The story of 229 Stuart Avenue is one of prosperity, failure, conflict, mistrust, urban decline and renewal, reinvention, neglect and rebirth.  The story includes names familiar to Kalamazoo and beyond.  While there is still much to learn, some highlights are included here.  If you know a piece of the story, please share it with us.

The property on which the Stuart Avenue Inn stands was once part of a larger parcel owned by United States Senator Charles Stuart.  Charles bought the land in 1854 and his Italianate Villa still stands at 427 Stuart Avenue.  He encouraged his friends to build on the “far western” edge of the “city,” subdividing his lot for parcels, but by 1864, only three homes had been built as the “suburb” was too far away from downtown for all but wealthy merchants who could afford to drive or ride to work in their own buggies. 

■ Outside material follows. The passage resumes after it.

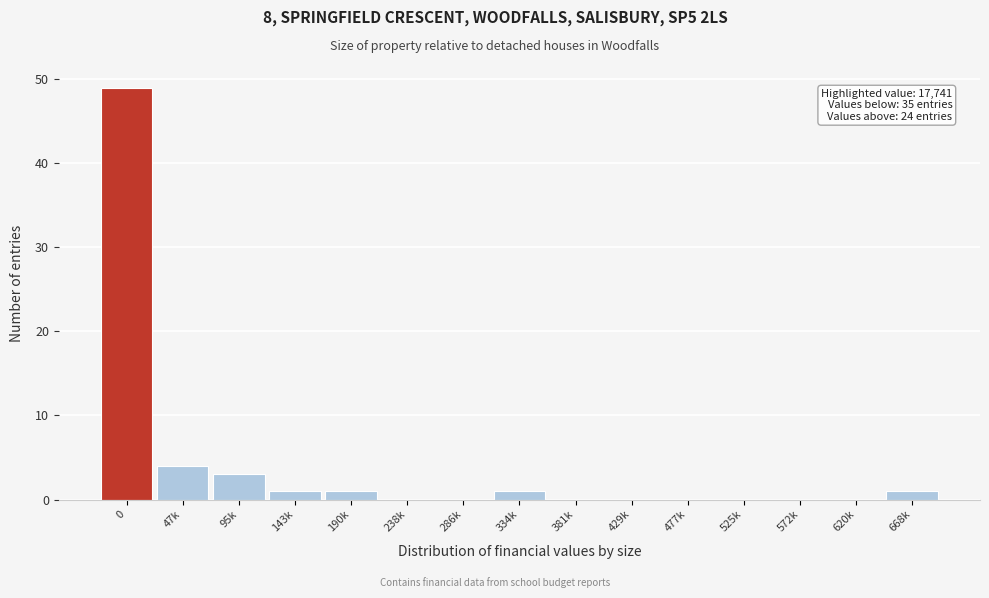

Reading left to right, extract all data points from this chart.

0=49	47k=4	95k=3	143k=1	190k=1	238k=0	286k=0	334k=1	381k=0	429k=0	477k=0	525k=0	572k=0	620k=0	668k=1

In the 1880’s the first horse-drawn trolley cars began their rounds, making the area more accessible to middle-class families and in 1886, Edgar Bartlett built the property now known as 229 Stuart Avenue.

Bartlett modified the original design of the house and replaced the traditional turret with an angled facade with windows on the first and second floor that could see (and be seen) by those traveling up and down West Main street (which was once known as Millionaire’s or Mansion Row – on account of all the grand homes that used to line the street). 

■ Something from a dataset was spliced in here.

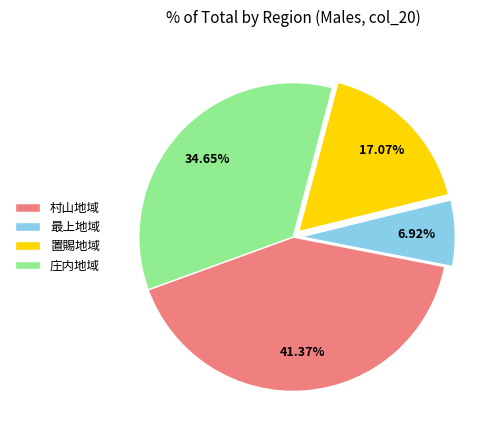

Which has a higher value, 最上地域 or 置賜地域?

置賜地域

Because Kalamazoo’s first Electric Plant went into operation in 1886, electric wiring was incorporated into the house plans.   Although electricity did not run out to the Stuart Neighborhood when the house was built, Bartlett had dual electric/gas ceiling fixtures installed on the first floor.  Still in use today (electric only), these fixtures provided options to accommodate the long outages associated with the new technology.